Input for this task.

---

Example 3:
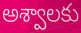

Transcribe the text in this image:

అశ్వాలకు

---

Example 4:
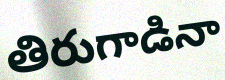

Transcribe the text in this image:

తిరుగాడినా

Task requirements.
Every line of the material must be repeated exactly; pictures stay out.

Written response.
---

Example 3:

Transcribe the text in this image:

అశ్వాలకు

---

Example 4:

Transcribe the text in this image:

తిరుగాడినా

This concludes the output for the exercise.